Let me now develop that immediate question into the broader issue of the Chancellor’s Budget and the magnitude of the task that we had to undertake. There is, of course, a difference between the problem of the deficit and the problem of the debt. There is a public debt problem, which is growing rapidly, but as the Chancellor has pointed out and as I have often pointed out myself, it is not greatly out of line with what is happening in many other countries, or with what has happened historically. The real problem for the United Kingdom is the massive level of public borrowing. That is why markets are important. The deficit in the last financial year was 11% of GDP; in the current financial year, it is 10.5% of GDP. That money—£155 billion—must be borrowed. My views on that, on how it should be dealt with, and on the kind of radicalism that is needed had nothing to do with the formation of the coalition. My views were set out a year ago, when I wrote a pamphlet which did, indeed, bear a strong resemblance to what the Chancellor produced yesterday in terms of scale, scope and speed.
Let me tell the shadow Chancellor why I feel strongly about the need to act in such a decisive way in terms of fiscal policy. There are two reasons. First, I saw the disaster unfolding under the last Government, when they were overtaken by a major financial crisis for which they were not prepared and to which they had massively contributed. Of course there is a global problem—we know that—but its impact has been much more serious in this country than elsewhere. That is because the Government allowed household debt, in relation to income, to rise to the highest level in the developed world; because they acted and planned on the assumption that house prices rise for ever, although we know from the evidence that they go up and down roughly every 17 or 18 years, as they have done for the last 300 years; and because they created, encouraged and fostered an almost Icelandic dependence on major international banks, the combined magnitude of whose balance sheets represented 400% of our economy.

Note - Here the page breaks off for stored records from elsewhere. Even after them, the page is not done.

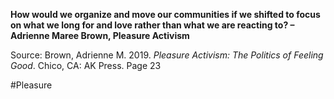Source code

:**How would we organize and move our communities if we shifted to focus on what we long for and love rather than what we are reacting to? – Adrienne Maree Brown, Pleasure Activism**


Source: Brown, Adrienne M. 2019. _Pleasure Activism: The Politics of Feeling Good_. Chico, CA: AK Press. Page 23

#Pleasure 

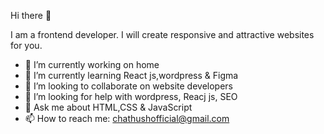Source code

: Hi there 👋

I am a frontend developer. I will create responsive and attractive websites for you.

- 🔭 I’m currently working on home
- 🌱 I’m currently learning React js,wordpress & Figma
- 👯 I’m looking to collaborate on website developers
- 🤔 I’m looking for help with wordpress, Reacj js, SEO
- 💬 Ask me about HTML,CSS & JavaScript
- 📫 How to reach me: chathushofficial@gmail.com
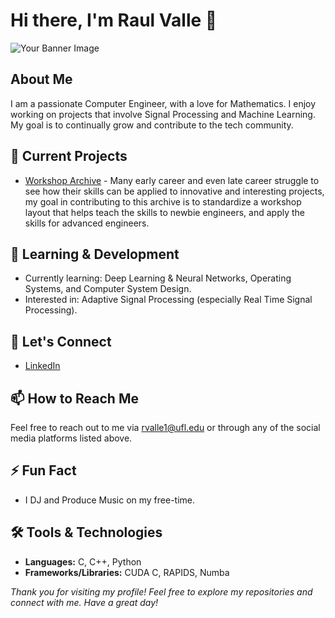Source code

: # Hi there, I'm Raul Valle 👋

![Your Banner Image](https://i.pinimg.com/originals/b7/cb/e4/b7cbe4a18a844e7c786e92f67e6015c1.jpg)

## About Me

I am a passionate Computer Engineer, with a love for Mathematics. I enjoy working on projects that involve Signal Processing and Machine Learning. My goal is to continually grow and contribute to the tech community.

## 🔭 Current Projects

- [Workshop Archive](https://github.com/Jibby2k1/WorkshopArchive) - Many early career and even late career struggle to see how their skills can be applied to innovative and interesting projects, my goal in contributing to this archive is to standardize a workshop layout that helps teach the skills to newbie engineers, and apply the skills for advanced engineers.

## 🌱 Learning & Development

- Currently learning: Deep Learning & Neural Networks, Operating Systems, and Computer System Design. 
- Interested in: Adaptive Signal Processing (especially Real Time Signal Processing).

## 💬 Let's Connect

- [LinkedIn](https://www.linkedin.com/in/raul-valle1/)

## 📫 How to Reach Me

Feel free to reach out to me via [rvalle1@ufl.edu](mailto:rvalle1@ufl.edu) or through any of the social media platforms listed above.

## ⚡ Fun Fact

- I DJ and Produce Music on my free-time.

## 🛠️ Tools & Technologies

- **Languages:** C, C++, Python
- **Frameworks/Libraries:** CUDA C, RAPIDS, Numba

*Thank you for visiting my profile! Feel free to explore my repositories and connect with me. Have a great day!*
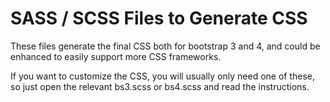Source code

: # SASS / SCSS Files to Generate CSS

These files generate the final CSS both for bootstrap 3 and 4,
and could be enhanced to easily support more CSS frameworks.

If you want to customize the CSS, you will usually only need one of these,
so just open the relevant bs3.scss or bs4.scss and read the instructions. 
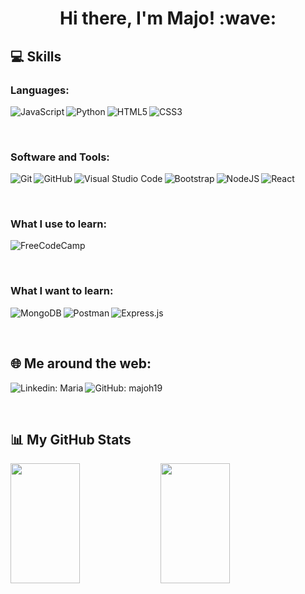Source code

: <h1 align="center">Hi there, I'm Majo! :wave:</h1>

## 💻 Skills

### Languages:

&emsp;
<img alt="JavaScript" align="left" src="https://img.shields.io/badge/javascript-%23323330.svg?style=for-the-badge&logo=javascript&logoColor=%23F7DF1E" />
<img alt="Python" align="left" src="https://img.shields.io/badge/python-3670A0?style=for-the-badge&logo=python&logoColor=ffdd54" />
<img alt="HTML5" align="left" src="https://img.shields.io/badge/html5-%23E34F26.svg?style=for-the-badge&logo=html5&logoColor=white" />
<img alt="CSS3" align="left" src="https://img.shields.io/badge/css3-%231572B6.svg?style=for-the-badge&logo=css3&logoColor=white" />

&emsp;


### Software and Tools:

&emsp;
<img alt="Git" align="left" src="https://img.shields.io/badge/git-%23F05033.svg?style=for-the-badge&logo=git&logoColor=white" />
<img alt="GitHub" align="left" src="https://img.shields.io/badge/github-%23121011.svg?style=for-the-badge&logo=github&logoColor=white" />
<img alt="Visual Studio Code" align="left" src="https://img.shields.io/badge/Visual%20Studio%20Code-0078d7.svg?style=for-the-badge&logo=visual-studio-code&logoColor=white" />
<img alt="Bootstrap" align="left" src="https://img.shields.io/badge/bootstrap-%23563D7C.svg?style=for-the-badge&logo=bootstrap&logoColor=white" />
<img alt="NodeJS" align="left" src="https://img.shields.io/badge/node.js-6DA55F?style=for-the-badge&logo=node.js&logoColor=white" />
<img alt="React" align="left" src="https://img.shields.io/badge/react-%2320232a.svg?style=for-the-badge&logo=react&logoColor=%2361DAFB" />

&emsp;

### What I use to learn:

&emsp;
<img alt="FreeCodeCamp" align="left" src="https://img.shields.io/badge/Freecodecamp-%23123.svg?&style=for-the-badge&logo=freecodecamp&logoColor=green" />

&emsp;

### What I want to learn:

&emsp;
<img alt="MongoDB" align="left" src="https://img.shields.io/badge/MongoDB-%234ea94b.svg?style=for-the-badge&logo=mongodb&logoColor=white" />
<img alt="Postman" align="left" src="https://img.shields.io/badge/Postman-FF6C37?style=for-the-badge&logo=postman&logoColor=white" />
<img alt="Express.js" align="left" src="https://img.shields.io/badge/express.js-%23404d59.svg?style=for-the-badge&logo=express&logoColor=%2361DAFB" />

&emsp;

## 🌐 Me around the web:

&emsp;
<a href="https://www.linkedin.com/in/mar%C3%ADa-jos%C3%A9-hern%C3%A1ndez-054740215/">
    <img alt="Linkedin: Maria" align="left" src="https://img.shields.io/badge/LinkedIn-0077B5?style=for-the-badge&logo=linkedin&logoColor=white" />
</a>
<a href="https://github.com/majoh19">
    <img alt="GitHub: majoh19" align="left" src="https://img.shields.io/badge/GitHub-100000?style=for-the-badge&logo=github&logoColor=white" />
</a>

&emsp;

## 📊 My GitHub Stats

&emsp;
<img  width="47%" align="left" height="192px" src="https://github-readme-stats.vercel.app/api?username=majoh19&show_icons=true&theme=radical" />
<img  width="47%" align="left" height="192px" src="https://github-readme-stats.vercel.app/api/top-langs/?username=majoh19&layout=compact&theme=radical" />

&emsp;



<!--
Source
https://github.com/durgeshsamariya/awesome-github-profile-readme-templates/edit/master/templates/0xabdulkhalid.md
https://github.com/durgeshsamariya/awesome-github-profile-readme-templates/blob/master/templates/Berkeli.md

Markdown Badges
https://ileriayo.github.io/markdown-badges/

GitHub Stats Card
https://github.com/anuraghazra/github-readme-stats

Emojis
https://github.com/ikatyang/emoji-cheat-sheet
-->

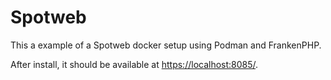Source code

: # Spotweb

This a example of a Spotweb docker setup using Podman and FrankenPHP.

After install, it should be available at <https://localhost:8085/>.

The Government allowed that to happen. Some of us warned about the dangers, and they took no notice: they said that we were scaremongering. But the crisis hit them, and, having experienced it once, we on this side of the House are determined that such a financial crisis should not happen again as a result of sovereign risk. That is why we are decisive, and why we feel that we need to act.
If what the right hon. Gentleman says about the banks is true, why has the Budget been quite so lenient with them? Why has it taken only £1 billion from them, when the rest of the country is having to pay £14 billion as a result of the measures in the Red Book? What will his Department do to prevent the banks from passing even that £1 billion on to their customers?
That was a very strange intervention. It may reflect the fact that the hon. Gentleman—whom I respect a great deal—has rejoined the House following the election, and may not be familiar with the arguments that led up to it. He will know, however, that the last Government were going to phase out their bonus tax. We have reintroduced a stable system of taxation on banks, the incidence of which will increase over time. Of course, many things need to happen to the banking system. We will discuss, as colleagues, how we should deal with such matters as bank lending, on which there is an outrageous record of bank dysfunctionality.